Capitals assistant general manager Ross Mahoney described the process of building the roster as finding the right “piece to the puzzle.” Whether that was Matt Niskanen, Lars Eller, Brooks Orpik, Michal Kempny or others, adding the right player at the right time helped the Capitals reach the pinnacle of their sport.
And while new players came in, another key to success was the way the organization did not break up its core amid all of the disappointing postseasons leading up to the Stanley Cup breakthrough in 2018. There was well-documented frustration with the number of times the Capitals came up short despite performing so consistently well during the regular season.
There was a stunning first-round loss to Montreal in 2010, a second-round exit against Tampa Bay in 2011 and early-round defeats against the New York Rangers in 2012, 2013 and 2015. Then came back-to-back Presidents’ Trophy seasons that ended in heartbreak to Pittsburgh in the second round, in 2016 and 2017.
“I just think not just the players felt that way,” Backstrom said of the brewing frustration. “I think maybe the fans were like, ‘Hey, what is going on?’ And, ‘We need to do something.’ But really grateful for the organization for sticking with us and believing in us, and that means a lot.
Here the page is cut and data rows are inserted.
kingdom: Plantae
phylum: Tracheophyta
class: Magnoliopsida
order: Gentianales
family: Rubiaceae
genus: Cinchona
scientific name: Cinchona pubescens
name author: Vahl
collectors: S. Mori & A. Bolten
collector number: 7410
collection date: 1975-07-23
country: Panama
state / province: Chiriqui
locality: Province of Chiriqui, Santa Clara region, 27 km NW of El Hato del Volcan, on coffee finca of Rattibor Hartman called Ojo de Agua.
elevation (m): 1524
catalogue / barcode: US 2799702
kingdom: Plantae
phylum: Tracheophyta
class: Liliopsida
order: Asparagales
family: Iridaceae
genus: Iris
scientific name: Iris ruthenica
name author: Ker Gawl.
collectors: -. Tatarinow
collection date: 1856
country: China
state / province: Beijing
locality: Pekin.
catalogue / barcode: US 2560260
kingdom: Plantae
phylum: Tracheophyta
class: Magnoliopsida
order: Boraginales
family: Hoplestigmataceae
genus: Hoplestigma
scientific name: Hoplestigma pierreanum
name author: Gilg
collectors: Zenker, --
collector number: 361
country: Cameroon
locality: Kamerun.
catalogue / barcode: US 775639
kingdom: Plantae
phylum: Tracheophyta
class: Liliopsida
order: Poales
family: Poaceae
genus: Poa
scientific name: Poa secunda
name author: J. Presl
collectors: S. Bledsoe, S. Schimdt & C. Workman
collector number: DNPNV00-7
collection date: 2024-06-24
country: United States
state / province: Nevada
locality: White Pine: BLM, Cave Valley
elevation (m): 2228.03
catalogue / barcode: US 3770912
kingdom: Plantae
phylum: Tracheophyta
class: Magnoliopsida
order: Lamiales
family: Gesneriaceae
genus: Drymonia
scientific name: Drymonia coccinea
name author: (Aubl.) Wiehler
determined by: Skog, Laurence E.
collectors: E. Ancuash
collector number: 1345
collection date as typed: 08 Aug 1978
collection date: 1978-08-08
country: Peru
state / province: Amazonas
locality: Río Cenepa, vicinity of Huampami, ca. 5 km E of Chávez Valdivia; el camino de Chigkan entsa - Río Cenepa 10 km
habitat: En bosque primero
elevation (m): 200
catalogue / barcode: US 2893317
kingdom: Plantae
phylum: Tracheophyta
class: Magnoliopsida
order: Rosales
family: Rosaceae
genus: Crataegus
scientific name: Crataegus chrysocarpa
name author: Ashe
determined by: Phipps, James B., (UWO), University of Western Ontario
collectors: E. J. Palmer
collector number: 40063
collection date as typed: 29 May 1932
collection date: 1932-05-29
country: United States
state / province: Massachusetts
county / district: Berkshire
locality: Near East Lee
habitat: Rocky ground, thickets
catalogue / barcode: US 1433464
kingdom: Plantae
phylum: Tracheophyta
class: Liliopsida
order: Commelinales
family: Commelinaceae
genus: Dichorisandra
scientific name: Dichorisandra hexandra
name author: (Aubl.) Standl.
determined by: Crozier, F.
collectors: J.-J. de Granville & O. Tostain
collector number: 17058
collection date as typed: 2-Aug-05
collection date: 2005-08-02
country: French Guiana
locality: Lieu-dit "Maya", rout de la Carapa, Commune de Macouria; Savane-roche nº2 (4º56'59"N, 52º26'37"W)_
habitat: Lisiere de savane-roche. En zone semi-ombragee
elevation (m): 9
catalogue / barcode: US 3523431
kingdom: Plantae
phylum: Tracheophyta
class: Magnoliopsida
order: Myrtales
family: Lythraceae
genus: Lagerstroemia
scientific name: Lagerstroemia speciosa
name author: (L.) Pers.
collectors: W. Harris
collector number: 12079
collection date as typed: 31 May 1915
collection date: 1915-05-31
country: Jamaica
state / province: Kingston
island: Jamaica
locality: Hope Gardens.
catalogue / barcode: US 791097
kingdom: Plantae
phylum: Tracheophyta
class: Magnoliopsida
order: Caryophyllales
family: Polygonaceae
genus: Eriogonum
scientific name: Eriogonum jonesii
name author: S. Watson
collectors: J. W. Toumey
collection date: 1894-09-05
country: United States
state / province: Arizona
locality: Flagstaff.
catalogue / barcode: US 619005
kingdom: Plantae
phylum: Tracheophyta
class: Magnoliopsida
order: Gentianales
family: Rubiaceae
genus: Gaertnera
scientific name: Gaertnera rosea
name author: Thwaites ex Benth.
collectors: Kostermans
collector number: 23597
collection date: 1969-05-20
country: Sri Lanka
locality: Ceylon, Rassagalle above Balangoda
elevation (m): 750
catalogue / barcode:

And we can still do it. We still have a lot of years left. So let’s just do it again.”
Ovechkin will conclude the decade with the most goals of any player (437 entering Tuesday), while Backstrom will finish with the most assists (511).
The duo will become the second pair of teammates in NHL history to lead a decade in both categories while playing with one team. Chicago Blackhawks forwards Bobby Hull and Stan Mikita finished the 1960s with 429 goals and 489 assists.
The Capitals enter Tuesday 427-203-81 with Ovechkin and Backstrom in the lineup in the 2010s, earning the most standings points (935) for a pair of teammates in a decade in NHL history.
“The longevity between him and Ovi is fun to watch,” MacLellan said. “The way they complement each other and the way they’ve grown over their whole careers and can still [be] producing and still keep doing it, it is impressive to see those two play.”
And despite all of their accomplishments, and with a new decade rapidly approaching, the Capitals aren’t satisfied with their current state.
“I would hope that with all the success we’ve had over the last 10 years, you would hope you’d have another championship. At least two,” MacLellan said. “So I think that would be a goal, to win another Cup, and I think that would be great for everyone here.”